**WHAT YOU ARE ASKED TO DO**
Take the line that contains "Change the website" as the first line and the last line of the records as the end. Please set down everything in that range exactly.

**RECORDS TO USE**
* * * *

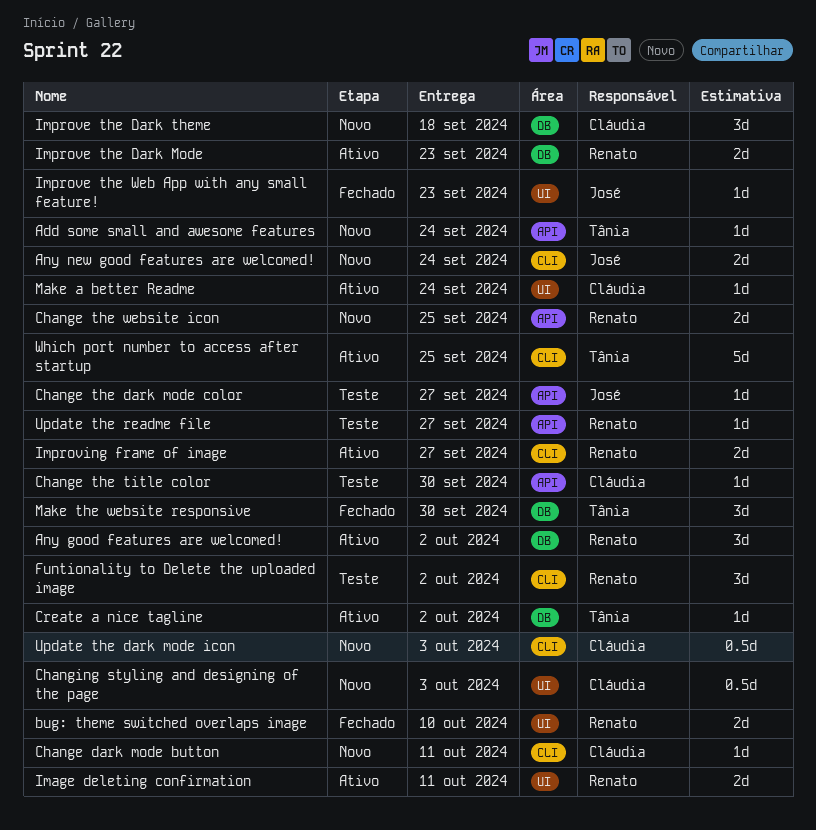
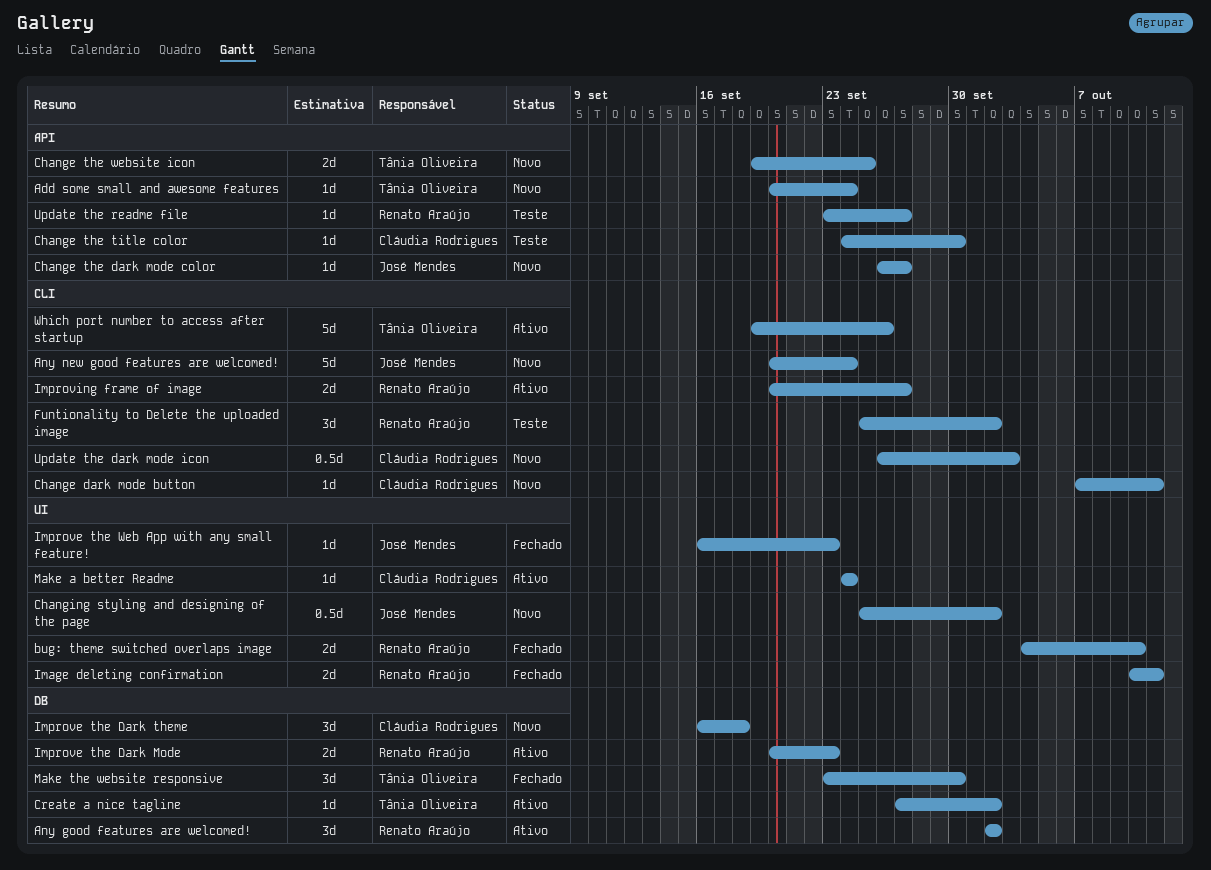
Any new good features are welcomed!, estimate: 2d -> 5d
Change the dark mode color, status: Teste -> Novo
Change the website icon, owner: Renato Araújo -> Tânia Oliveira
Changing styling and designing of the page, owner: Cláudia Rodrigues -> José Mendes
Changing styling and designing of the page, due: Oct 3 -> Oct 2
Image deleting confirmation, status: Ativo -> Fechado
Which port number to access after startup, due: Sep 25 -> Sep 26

* * * *

**RESPONSE BELOW**
Change the website icon, owner: Renato Araújo -> Tânia Oliveira
Changing styling and designing of the page, owner: Cláudia Rodrigues -> José Mendes
Changing styling and designing of the page, due: Oct 3 -> Oct 2
Image deleting confirmation, status: Ativo -> Fechado
Which port number to access after startup, due: Sep 25 -> Sep 26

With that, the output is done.